Raised beds, plastic mulch to prevent fruit from touching the soil, and drip or furrow irrigation to keep water off the foliage and fruit can all help reduce fruit deterioration. Make sure the plants are sufficiently spaced apart to allow for enough airflow around the fruit.

It could be possible to increase circulation by using stepped planter boxes that enable fruit to dangle over the edges. To minimize the spread of disease, remove rotten fruit. Water plants in the morning if sprinklers are being used so that they will dry out during the day.

7. Powdery Mildew

Worldwide, the disease infects every strawberry crop. Each type has a different susceptibility; none are resistant.

Disease signs:

  • Early signs of the illness include the upward curling of the leaf edges.

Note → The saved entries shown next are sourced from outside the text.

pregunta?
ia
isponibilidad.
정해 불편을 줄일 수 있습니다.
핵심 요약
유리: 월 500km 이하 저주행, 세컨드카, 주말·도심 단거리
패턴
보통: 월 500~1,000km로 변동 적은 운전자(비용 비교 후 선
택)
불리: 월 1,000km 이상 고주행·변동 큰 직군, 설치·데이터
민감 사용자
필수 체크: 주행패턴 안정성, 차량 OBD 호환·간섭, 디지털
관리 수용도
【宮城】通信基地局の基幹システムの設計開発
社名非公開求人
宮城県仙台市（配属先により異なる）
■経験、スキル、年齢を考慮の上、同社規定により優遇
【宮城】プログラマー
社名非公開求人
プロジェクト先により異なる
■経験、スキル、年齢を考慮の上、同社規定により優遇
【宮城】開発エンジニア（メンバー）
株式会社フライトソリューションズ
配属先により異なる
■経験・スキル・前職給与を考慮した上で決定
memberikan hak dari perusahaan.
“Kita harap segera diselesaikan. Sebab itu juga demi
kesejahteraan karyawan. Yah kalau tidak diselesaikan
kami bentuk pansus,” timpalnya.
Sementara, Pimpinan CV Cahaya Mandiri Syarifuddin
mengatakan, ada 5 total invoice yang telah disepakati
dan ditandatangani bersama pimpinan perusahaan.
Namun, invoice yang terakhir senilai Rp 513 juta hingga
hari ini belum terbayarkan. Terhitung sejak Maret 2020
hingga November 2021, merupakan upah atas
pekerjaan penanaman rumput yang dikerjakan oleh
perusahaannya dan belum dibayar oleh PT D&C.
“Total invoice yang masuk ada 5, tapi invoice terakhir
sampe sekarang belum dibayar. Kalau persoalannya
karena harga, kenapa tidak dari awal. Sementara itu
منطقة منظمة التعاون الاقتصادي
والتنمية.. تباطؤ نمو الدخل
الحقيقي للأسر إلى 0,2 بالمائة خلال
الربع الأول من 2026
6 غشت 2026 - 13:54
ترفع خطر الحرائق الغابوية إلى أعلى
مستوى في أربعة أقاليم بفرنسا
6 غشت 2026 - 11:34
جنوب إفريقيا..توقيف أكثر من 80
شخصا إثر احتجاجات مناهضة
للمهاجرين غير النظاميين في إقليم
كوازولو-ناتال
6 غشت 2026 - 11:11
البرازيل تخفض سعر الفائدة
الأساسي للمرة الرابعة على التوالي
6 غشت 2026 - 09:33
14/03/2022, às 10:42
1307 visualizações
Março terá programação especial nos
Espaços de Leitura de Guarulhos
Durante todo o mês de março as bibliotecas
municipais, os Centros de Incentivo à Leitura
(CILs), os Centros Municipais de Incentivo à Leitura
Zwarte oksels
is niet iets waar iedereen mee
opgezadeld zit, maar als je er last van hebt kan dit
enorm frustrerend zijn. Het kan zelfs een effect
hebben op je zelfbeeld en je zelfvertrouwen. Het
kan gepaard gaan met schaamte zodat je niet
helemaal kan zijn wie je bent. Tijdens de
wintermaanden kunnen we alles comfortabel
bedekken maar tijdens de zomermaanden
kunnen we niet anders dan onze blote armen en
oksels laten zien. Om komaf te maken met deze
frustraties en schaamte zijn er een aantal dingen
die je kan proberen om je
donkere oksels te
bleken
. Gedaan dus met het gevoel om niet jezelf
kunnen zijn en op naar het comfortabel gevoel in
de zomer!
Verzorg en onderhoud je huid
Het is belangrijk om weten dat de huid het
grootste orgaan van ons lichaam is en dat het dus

  • The top leaf surfaces then develop uneven, purple blotching, frequently along prominent veins. The foliage appears fragile.

  • The thick clouds of spores that powdery mildew on other crops often produces are not present in this disease.

  • Fruit can be affected by powdery mildew at any stage.

  • Dull fruit, both young and old, with obvious planting materials


Preventative measures are the best way to control powdery mildew. In many cases, powdery mildew can be effectively controlled by avoiding the most vulnerable types and varieties and using proper cultural techniques. Where conditions are good, fungicide treatments can be necessary to preserve vulnerable fruit plants and berries. On nearly all grape and strawberry types, as well as on vulnerable apple cultivars, fungicide sprays are frequently required.